The undoing of the settlement legislation, which took years to negotiate, stemmed from the March 29 ruling by the Supreme Court, which held that the New York Oneida tribe could not purchase property to expand its tax-exempt holdings and assert Indian jurisdiction when that land had been outside its reservation for decades.

Tuesday, April 12, 2005

3 Weeks After Shootings, Students Return

RED LAKE, Minn., April 11 (AP) - Students returned to Red Lake High School on Monday for the first time since a teenage gunman killed five fellow students, a teacher, a security guard and himself there three weeks ago.

A healing ceremony was held outside the school, on the Red Lake Indian Reservation, before students and parents entered.

Inside, students cleared out their lockers, which are all in the newer section of the school, where the shootings occurred. That section will be closed for renovations, while high school classes are to resume on Tuesday in an older part of the school that had been scheduled to be demolished.

Students will also begin using a different school entrance, away from the main doors, which the gunman walked through.

Reporters were kept out of sight of the healing ceremony and were not allowed in the school.

Friday, April 08, 2005

Indians' Wish List: Big-City Sites for Casinos

Denver, April 1 - The Cheyenne and Arapaho Indians have not had land in Colorado since many of their women and children were massacred in their sleep by soldiers at Sand Creek in 1864. Driven out of the state, they live today in poor rural areas scattered around Oklahoma.

But the tribes are now offering Colorado a gift of $1 billion and are willing to give up their ancestral claims to nearly half of the state, all in exchange for a 500-acre piece of land near Denver on which they hope to build one of the world's largest casinos, complete with a five-star hotel, a golf course, a mall and an Indian cultural center.

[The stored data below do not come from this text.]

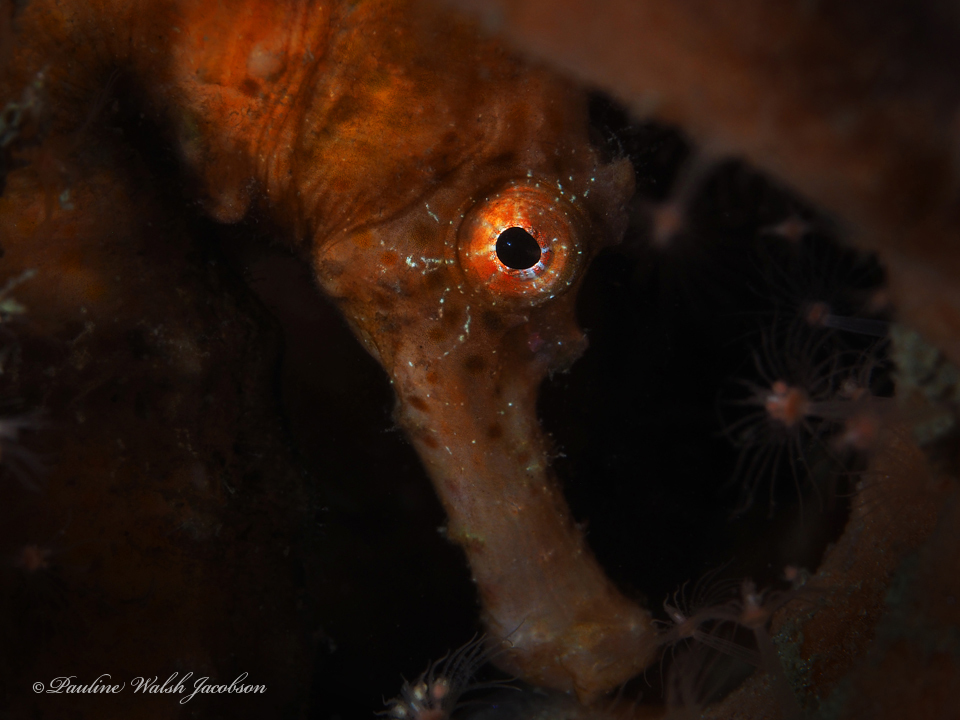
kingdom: Animalia
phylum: Chordata
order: Syngnathiformes
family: Syngnathidae
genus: Hippocampus
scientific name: Hippocampus reidi
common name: Slender seahorse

"This would be more than a casino for us," said Clara Bushyhead, a spokeswoman for the tribes. "It is the dream of our elders to complete our life cycle, to come back to our homeland in Colorado from which we were driven. Oklahoma was never our home."

Tuesday, April 05, 2005

Crisis of Indian Children Intensifies as Families Fail

Lummi Indian Reservation, Wash., March 29 - The very full house on Gumel Place was steeped in the usual loud weekend chaos when 14-year-old Cecilia Morris burst through the door.

'Hey,' she said. 'Is Mom in jail?'

No, said her uncle, Jasper Cladoosby, but her mother had gone back into drug treatment. Her father is the one in prison.

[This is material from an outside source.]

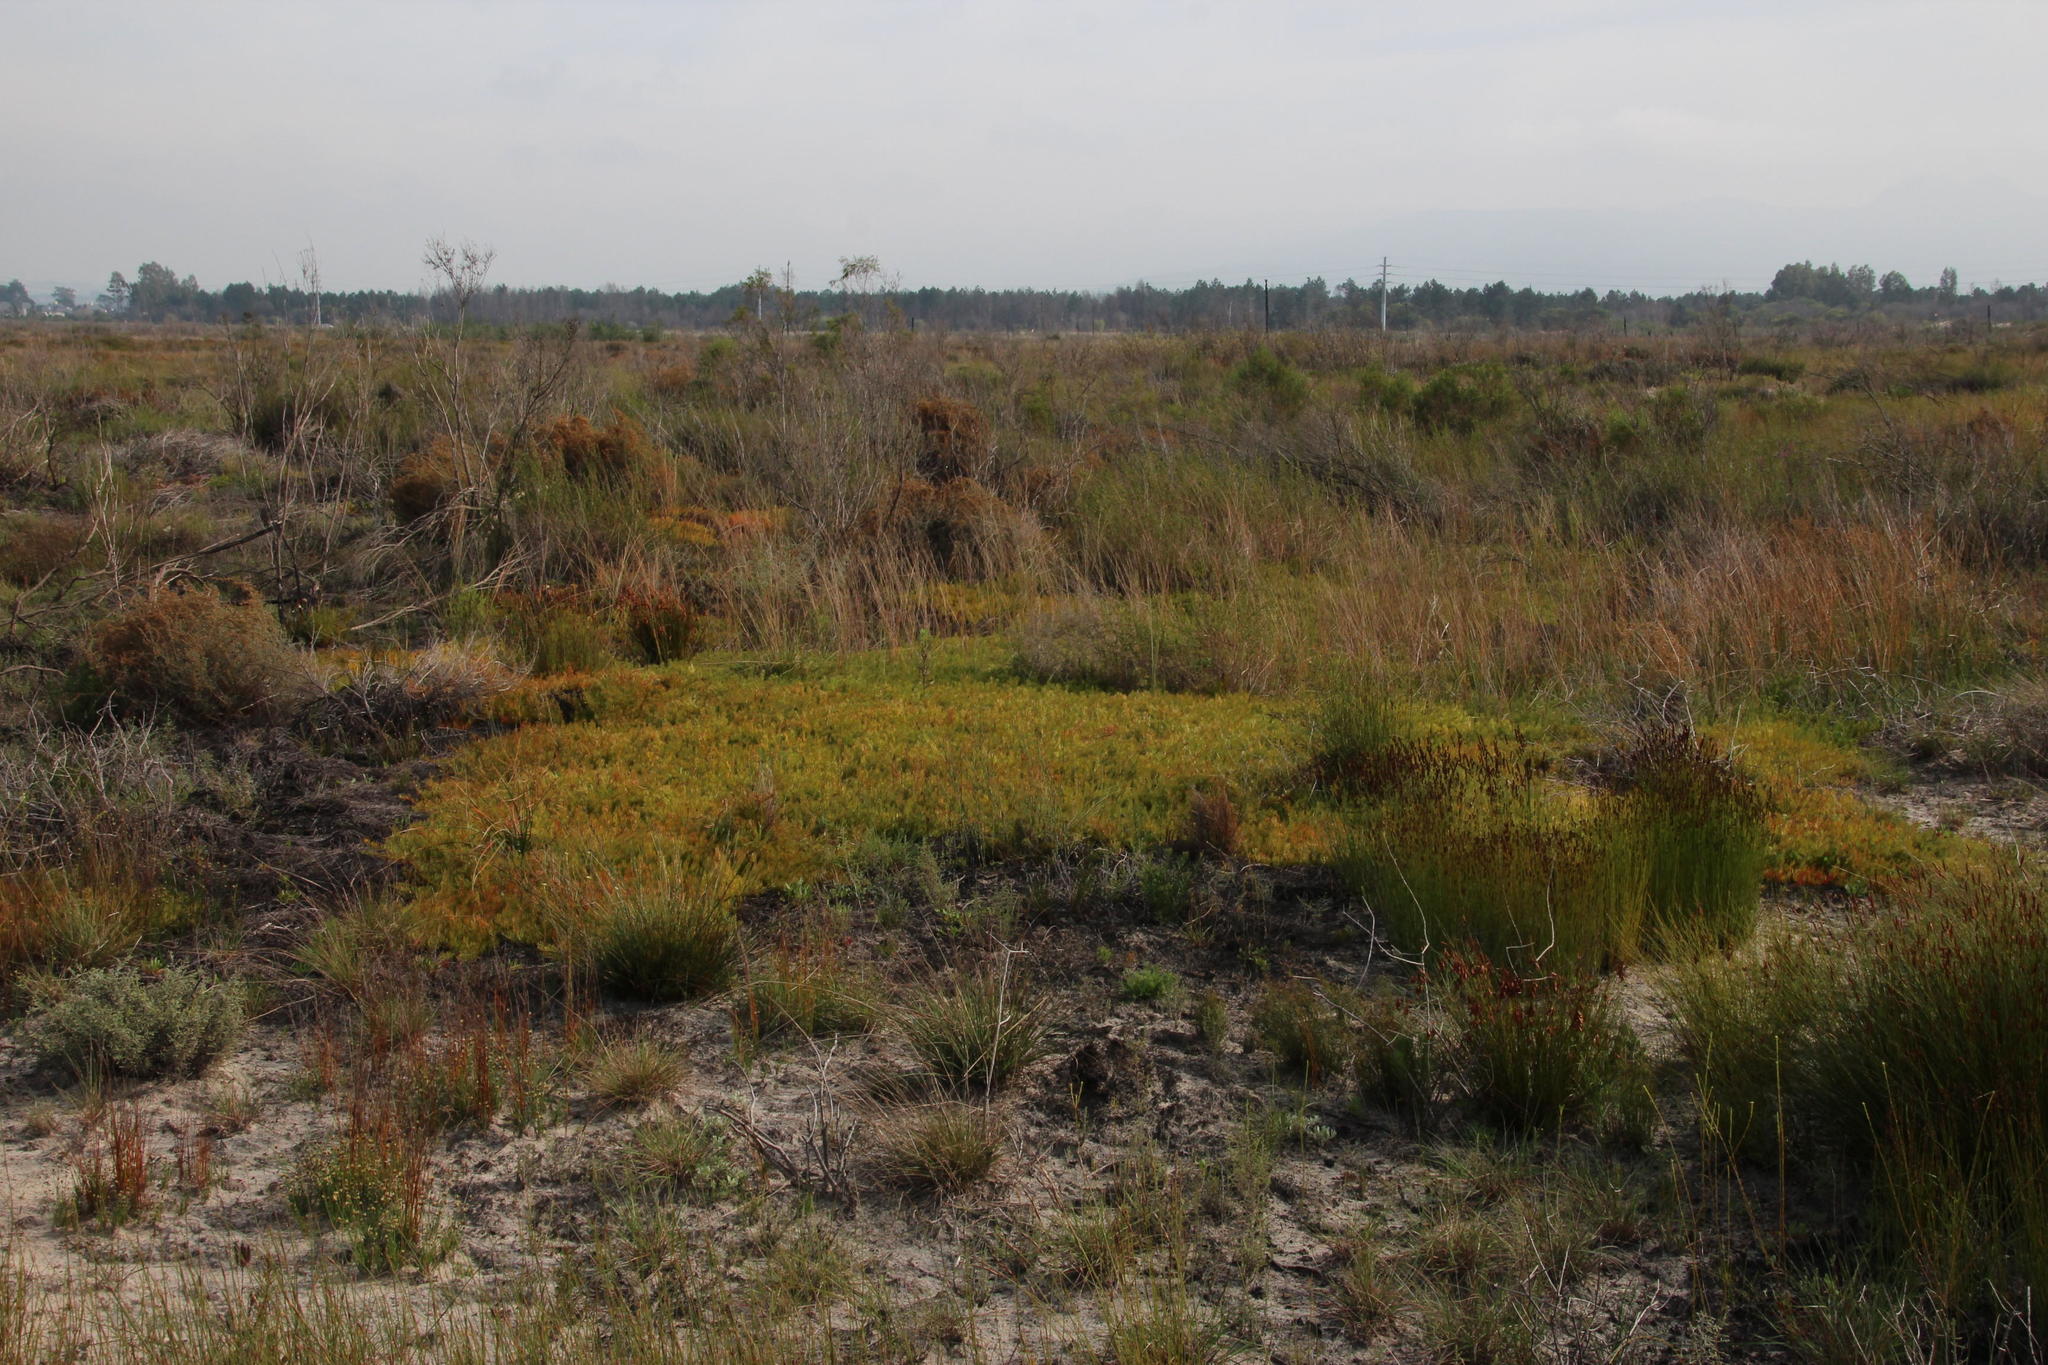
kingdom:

Mr. Cladoosby, 27, who is raising four of his own children along with Cecilia and two of her sisters, is one of possibly hundreds of uncles, aunts, grandparents and others caring for children whose parents are unable to raise them because of dire poverty, alcoholism and epidemic drug abuse on this reservation on Bellingham Bay in Northwest Washington. Cecilia's four remaining siblings are being cared for by other relatives."